● EXERCISE REQUIREMENTS
Reproduce the data exactly and drop any pictures it holds.
::: INPUT :::
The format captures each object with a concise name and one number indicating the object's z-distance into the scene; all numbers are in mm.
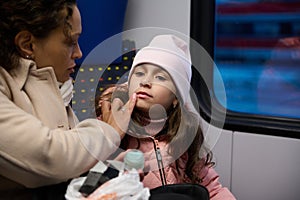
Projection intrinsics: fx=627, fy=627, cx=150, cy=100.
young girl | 1510
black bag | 1386
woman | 1304
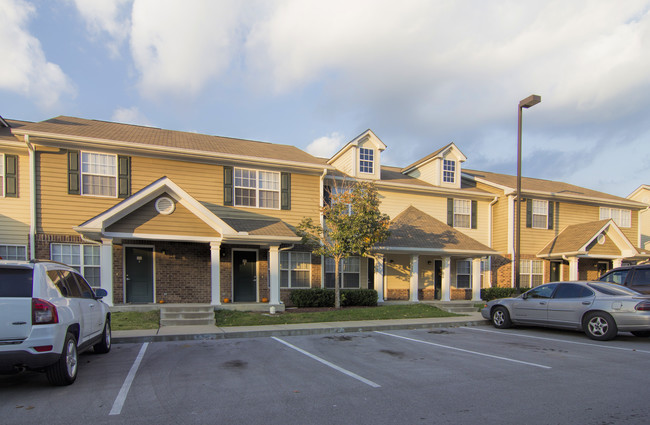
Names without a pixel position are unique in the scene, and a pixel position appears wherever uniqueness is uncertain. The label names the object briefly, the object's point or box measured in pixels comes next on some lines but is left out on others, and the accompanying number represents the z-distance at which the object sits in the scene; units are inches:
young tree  589.9
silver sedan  388.2
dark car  469.7
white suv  211.6
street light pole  595.6
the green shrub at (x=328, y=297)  645.3
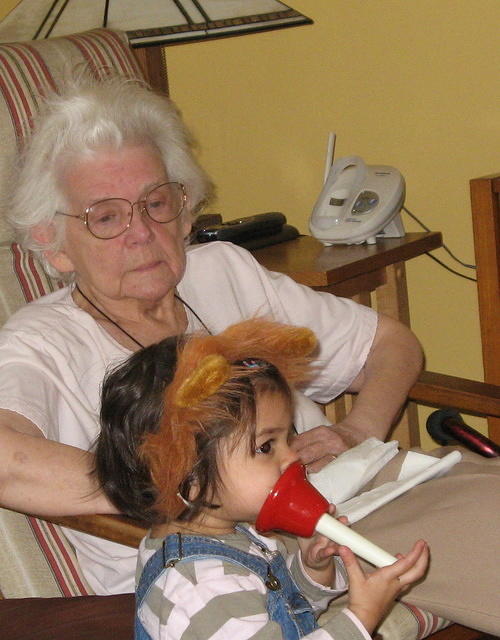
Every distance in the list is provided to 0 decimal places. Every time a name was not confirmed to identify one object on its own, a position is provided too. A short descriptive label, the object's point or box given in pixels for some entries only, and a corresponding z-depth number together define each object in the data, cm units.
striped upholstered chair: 154
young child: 119
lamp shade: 177
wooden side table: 194
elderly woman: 142
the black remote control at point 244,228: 206
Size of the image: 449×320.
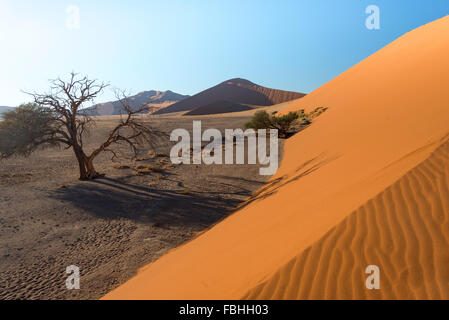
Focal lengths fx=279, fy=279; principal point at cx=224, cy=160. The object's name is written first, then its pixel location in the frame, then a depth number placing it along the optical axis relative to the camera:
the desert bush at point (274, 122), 19.77
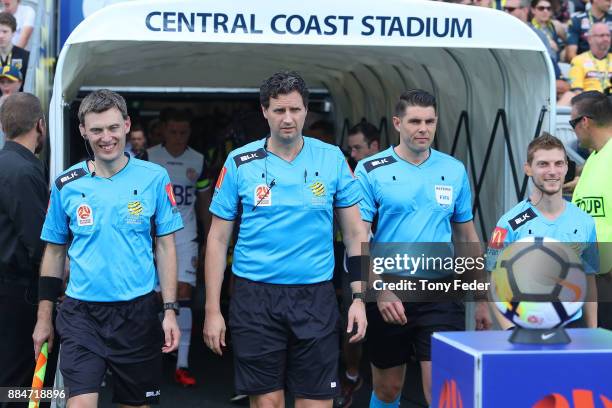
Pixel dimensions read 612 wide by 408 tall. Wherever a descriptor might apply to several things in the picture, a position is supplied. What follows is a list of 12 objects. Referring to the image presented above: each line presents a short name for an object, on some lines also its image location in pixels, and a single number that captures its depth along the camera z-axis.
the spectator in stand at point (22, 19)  21.16
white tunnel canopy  11.66
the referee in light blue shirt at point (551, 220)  10.49
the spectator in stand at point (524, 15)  22.78
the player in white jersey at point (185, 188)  16.33
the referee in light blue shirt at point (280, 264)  9.77
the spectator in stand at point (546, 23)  25.42
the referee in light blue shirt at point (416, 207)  11.00
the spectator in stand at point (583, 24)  25.41
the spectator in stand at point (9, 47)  19.31
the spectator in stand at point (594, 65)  22.23
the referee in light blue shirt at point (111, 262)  9.61
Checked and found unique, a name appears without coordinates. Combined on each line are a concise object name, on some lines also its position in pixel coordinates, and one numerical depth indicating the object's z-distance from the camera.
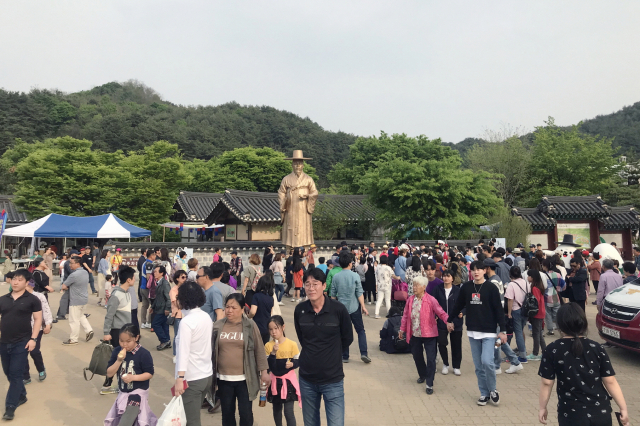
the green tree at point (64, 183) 24.62
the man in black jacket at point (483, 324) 5.77
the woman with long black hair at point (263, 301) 6.01
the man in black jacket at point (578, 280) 9.31
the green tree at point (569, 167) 32.44
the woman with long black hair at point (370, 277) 13.06
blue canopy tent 18.43
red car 7.33
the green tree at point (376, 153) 34.25
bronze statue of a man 15.30
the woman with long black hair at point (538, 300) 7.46
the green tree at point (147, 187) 26.16
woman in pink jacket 6.39
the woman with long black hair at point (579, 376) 3.29
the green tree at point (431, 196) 20.55
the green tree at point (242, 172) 45.69
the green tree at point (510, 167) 34.16
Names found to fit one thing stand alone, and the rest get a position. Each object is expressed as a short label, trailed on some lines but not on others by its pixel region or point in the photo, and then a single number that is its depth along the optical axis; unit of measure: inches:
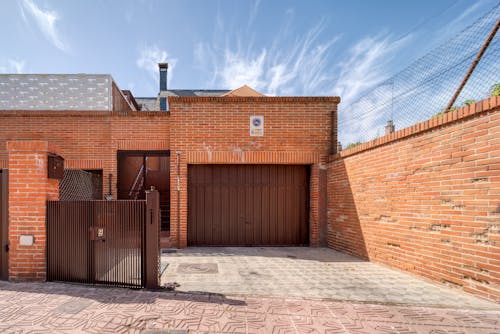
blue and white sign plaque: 271.7
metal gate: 146.9
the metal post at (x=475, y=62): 152.9
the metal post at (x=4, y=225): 151.2
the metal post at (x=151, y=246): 145.5
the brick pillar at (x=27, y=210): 149.8
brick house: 267.9
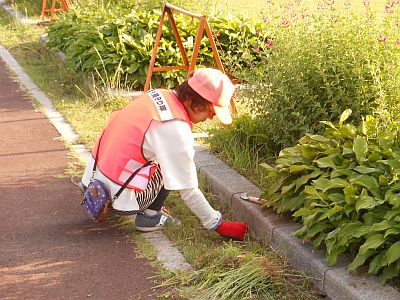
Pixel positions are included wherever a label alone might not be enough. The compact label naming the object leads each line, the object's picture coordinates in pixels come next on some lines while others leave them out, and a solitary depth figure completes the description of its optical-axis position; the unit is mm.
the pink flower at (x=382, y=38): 5133
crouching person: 4598
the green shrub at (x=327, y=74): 5148
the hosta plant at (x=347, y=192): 3838
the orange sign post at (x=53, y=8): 12898
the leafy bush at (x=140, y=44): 8617
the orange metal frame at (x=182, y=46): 6703
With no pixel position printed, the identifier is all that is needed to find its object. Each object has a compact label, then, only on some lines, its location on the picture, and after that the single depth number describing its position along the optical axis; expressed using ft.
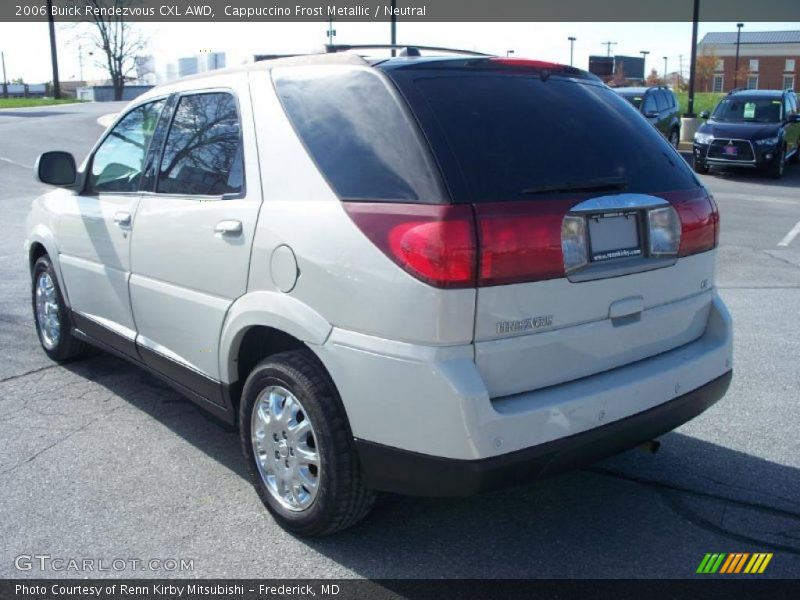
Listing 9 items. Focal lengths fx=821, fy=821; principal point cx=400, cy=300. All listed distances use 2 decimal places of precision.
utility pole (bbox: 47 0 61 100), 157.99
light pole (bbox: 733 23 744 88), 294.87
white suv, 9.20
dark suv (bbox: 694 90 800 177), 60.18
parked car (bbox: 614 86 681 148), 65.77
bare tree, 203.51
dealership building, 303.27
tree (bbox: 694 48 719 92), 305.73
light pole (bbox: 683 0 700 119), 77.77
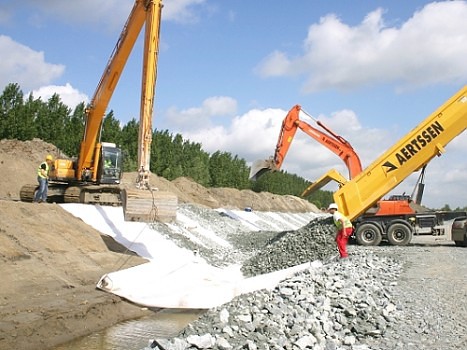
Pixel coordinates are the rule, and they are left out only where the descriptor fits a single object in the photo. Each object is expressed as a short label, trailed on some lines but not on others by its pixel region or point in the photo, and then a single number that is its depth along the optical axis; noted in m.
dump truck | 14.14
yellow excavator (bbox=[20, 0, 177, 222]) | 12.88
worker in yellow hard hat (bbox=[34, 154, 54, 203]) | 17.11
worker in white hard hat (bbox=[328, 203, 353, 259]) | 11.07
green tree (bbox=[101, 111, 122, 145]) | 40.81
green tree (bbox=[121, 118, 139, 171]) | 42.03
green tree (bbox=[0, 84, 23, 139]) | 33.41
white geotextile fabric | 9.09
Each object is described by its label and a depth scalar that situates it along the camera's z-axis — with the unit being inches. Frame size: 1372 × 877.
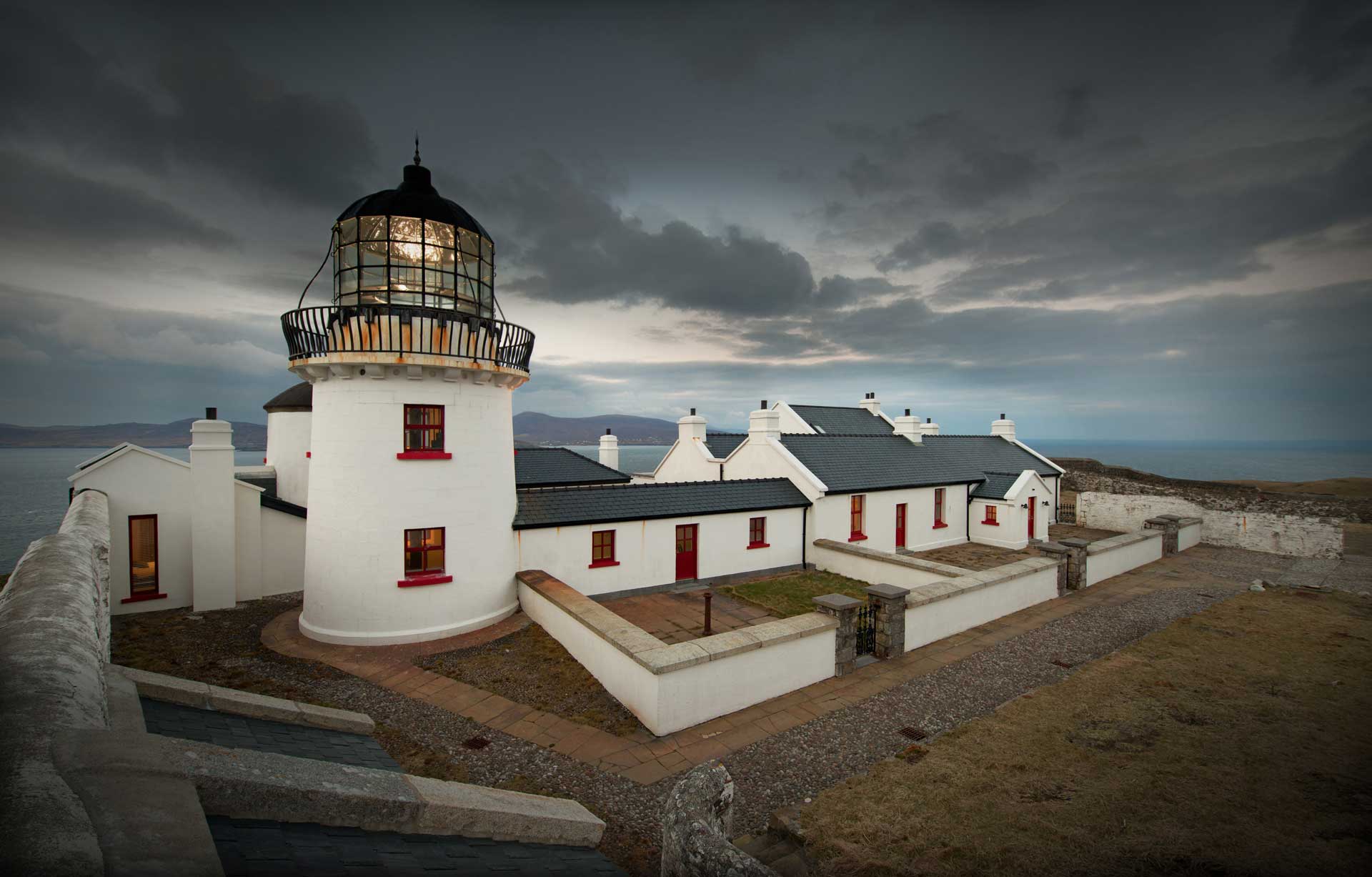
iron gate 428.5
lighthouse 419.2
:::
● THE ANSWER
The format captures each object with a concise name and one number indicating the object's z-distance into the scene; all numbers are in mm.
Projection intrinsics: fx=627, fy=627, cx=150, cy=100.
young girl | 1510
black bag | 1386
woman | 1304
Names without a pixel position are unique in the scene, and a pixel position appears wherever uniqueness is uncertain. The label names the object briefly, the object's point or box measured in pixels comes next on some lines but is left out on others, and the accompanying number represents the z-distance at which the object sits in the scene; units are inches:
young tree  589.9
silver sedan  388.2
dark car  469.7
white suv  211.6
street light pole  595.6
the green shrub at (x=328, y=297)  645.3
Every distance in the list is provided to 0 decimal places. Every time a name was not confirmed to identify one object on its own, a position is provided too. A short descriptive label, the object's point or box given in pixels for some entries only, and a corresponding z-depth number together define each object in the data, cm units.
striped upholstered chair: 154
young child: 119
lamp shade: 177
wooden side table: 194
elderly woman: 142
the black remote control at point 244,228: 206
Size of the image: 449×320.
Focal lengths fx=279, fy=279; principal point at cx=224, cy=160. The object's name is written first, then its pixel location in the frame, then a depth number placing it along the optical axis relative to the camera:
the desert bush at point (274, 122), 19.77
Pixel dimensions read 612 wide by 408 tall. Wherever a descriptor might apply to several things in the picture, a position is supplied. What follows is a list of 12 objects. Referring to the image presented above: each line presents a short name for an object, on some lines also its image location in pixels, and a single number that captures its depth along the camera z-axis.
the spectator in stand at point (22, 19)  21.16
white tunnel canopy  11.66
the referee in light blue shirt at point (551, 220)  10.49
the spectator in stand at point (524, 15)  22.78
the player in white jersey at point (185, 188)  16.33
the referee in light blue shirt at point (280, 264)  9.77
the spectator in stand at point (546, 23)  25.42
the referee in light blue shirt at point (416, 207)  11.00
the spectator in stand at point (583, 24)  25.41
the spectator in stand at point (9, 47)  19.31
the spectator in stand at point (594, 65)  22.23
the referee in light blue shirt at point (111, 262)  9.61
Checked and found unique, a name appears without coordinates. Combined on each line are a concise object name, on some lines also its position in pixel coordinates, and one numerical depth indicating the object's z-distance from the camera.
the green tree at point (64, 183) 24.62
the man in black jacket at point (483, 324) 5.77
the woman with long black hair at point (263, 301) 6.01
the man in black jacket at point (578, 280) 9.31
the green tree at point (569, 167) 32.44
the woman with long black hair at point (370, 277) 13.06
blue canopy tent 18.43
red car 7.33
the green tree at point (376, 153) 34.25
bronze statue of a man 15.30
the woman with long black hair at point (538, 300) 7.46
the green tree at point (147, 187) 26.16
woman in pink jacket 6.39
the woman with long black hair at point (579, 376) 3.29
the green tree at point (431, 196) 20.55
the green tree at point (242, 172) 45.69
the green tree at point (510, 167) 34.16
Names found to fit one thing stand alone, and the rest get a position. Each object is expressed as a short label, trailed on some lines but not on others by its pixel region or point in the photo, and then a single number that is its depth along the optical axis; unit of measure: inches:
blue and white sign plaque: 271.7
metal gate: 146.9
the metal post at (x=475, y=62): 152.9
the metal post at (x=4, y=225): 151.2
the metal post at (x=151, y=246): 145.5
the brick pillar at (x=27, y=210): 149.8
brick house: 267.9
Pixel positions are included wherever a label alone might not be enough. The compact label naming the object leads each line, the object's picture coordinates in pixels come next on some lines while others leave them out, and a solitary depth figure completes the description of its optical-axis position; the unit is mm.
the pink flower at (x=382, y=38): 5133
crouching person: 4598
the green shrub at (x=327, y=74): 5148
the hosta plant at (x=347, y=192): 3838
the orange sign post at (x=53, y=8): 12898
the leafy bush at (x=140, y=44): 8617
the orange metal frame at (x=182, y=46): 6703
With no pixel position printed, the identifier is all that is needed to find its object. Each object has a compact label, then, only on some lines, its location on the picture, and after that the single depth number describing its position along the optical axis; expressed using ft.
Listing 9 items. Focal lengths fx=821, fy=821; principal point cx=400, cy=300. All listed distances use 2 decimal places of precision.
utility pole (bbox: 47 0 61 100), 157.99
light pole (bbox: 733 23 744 88), 294.87
white suv, 9.20
dark suv (bbox: 694 90 800 177), 60.18
parked car (bbox: 614 86 681 148), 65.77
bare tree, 203.51
dealership building, 303.27
tree (bbox: 694 48 719 92), 305.73
light pole (bbox: 683 0 700 119), 77.77
Pixel coordinates are the rule, and they are left out only where the descriptor fits a single object in the photo. Each object is expressed as a short label, trailed on some lines but not on others by its pixel region or point in the photo, and then a single number that is its depth along the optical axis; noted in m.
dump truck | 14.14
yellow excavator (bbox=[20, 0, 177, 222]) | 12.88
worker in yellow hard hat (bbox=[34, 154, 54, 203]) | 17.11
worker in white hard hat (bbox=[328, 203, 353, 259]) | 11.07
green tree (bbox=[101, 111, 122, 145]) | 40.81
green tree (bbox=[121, 118, 139, 171]) | 42.03
green tree (bbox=[0, 84, 23, 139]) | 33.41
white geotextile fabric | 9.09
Each object is described by its label and a depth scalar that situates it along the camera's z-axis — with the unit being inches. Frame size: 1372 × 877.
iron gate 428.5
lighthouse 419.2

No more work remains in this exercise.